Where are you, Warren? She told me you came to see her, and she told you what to do.
I sat up in bed, despite the pain it caused. I had to see her, but I didn’t want to be prone and vulnerable. “She did.”
Carla looked like she always had before the accident, but I could see the cracks in the broken wall behind her now. The last time, I couldn’t.
But you didn’t come for me. I thought you loved me.
“I did. I still do.”
Then why haven’t you done what she told you? I’m waiting, but every day you don’t, I get weaker.
Don’t you want me back?
“I did, but I didn’t want you back…like you are, there in the ground now.”
“I asked her if you’d come back to me like you were in life, or now. She told me she couldn’t make any guarantees. In other words, she didn’t know. If she’s all that good, with all the people she’s supposed to have helped, why wouldn’t she know?”
Carla floated there in front of me, silent, her sunken eyes still somehow managing to convey hurt at my hesitancy, at the fact that I’d even delayed at all to what…rescue her?
You’re leaving me.
I got up on my feet. “Carla…” I moved toward her spirit.
You’re leaving me!
Her flash of anger made me jump, and I stopped moving.
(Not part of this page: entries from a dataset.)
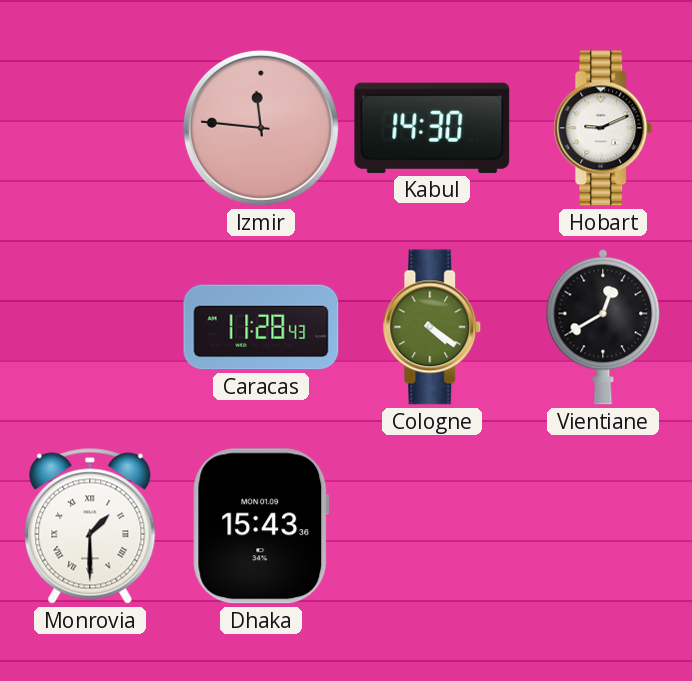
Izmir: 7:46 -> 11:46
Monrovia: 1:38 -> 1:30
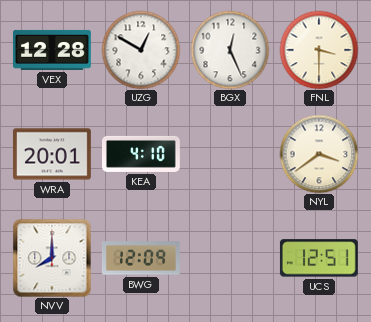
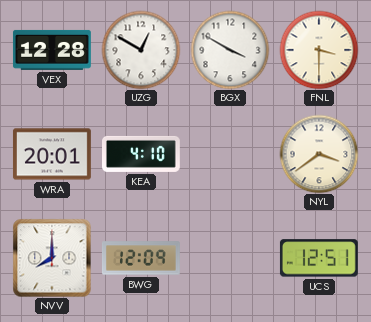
BGX: 12:26 -> 3:50
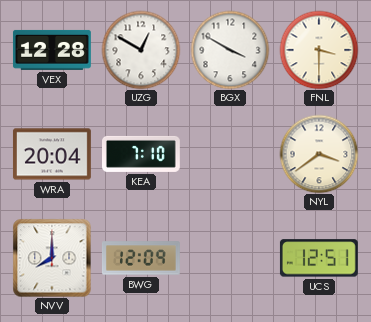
WRA: 20:01 -> 20:04
KEA: 4:10 -> 7:10
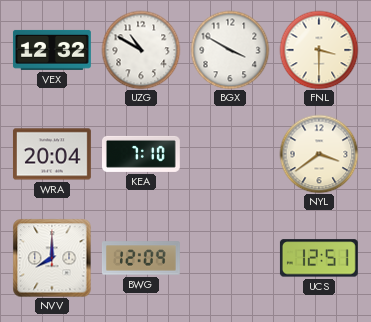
VEX: 12:28 -> 12:32
UZG: 12:50 -> 10:50
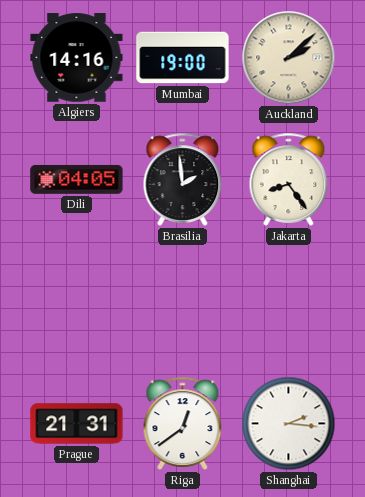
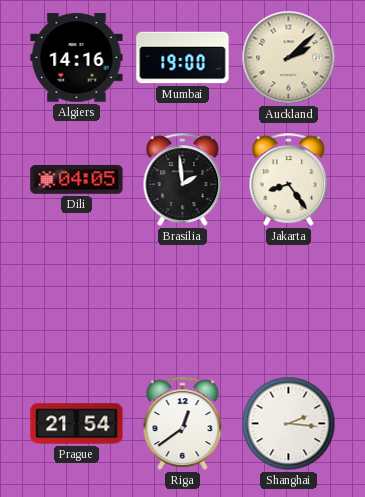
Prague: 21:31 -> 21:54
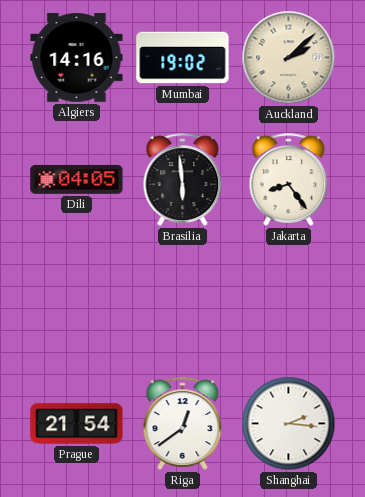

The silence grew tense, long, awkward. She was waiting for me to confirm it.
I merely sighed, which said everything I couldn’t.
Then come to me, she said.
Come join me, Warren. Put together one last blast of what makes you feel good, and join me here. We’ll be together again, with no one to stop us.
I considered it. Everything was there, in full view.
Everything was there but the need for it.
Warren…? She was still there, but a darkness in the center of her manifestation was slowly spreading.
I looked back at the busted table, and all I had to do was use the equipment to feel that familiar, toxic warmth once more, feel it for the last time.
The old woman said it would take a sacrifice, but didn’t say it would be me.
Warren, don’t you want me back?
I don’t know how much longer I stood there in the sick, shadowed darkness of what I’d become, in the small hours of a cold night with a chill wind storming the cracked windows, driving out the cloying, putrid stink of my wasted life, and taking something else with it.
I only know that when I turned to look again for Carla, for the ghost of the woman who’d been the light in my earthly darkness, she was gone.
It was only then I realized our roles had been reversed.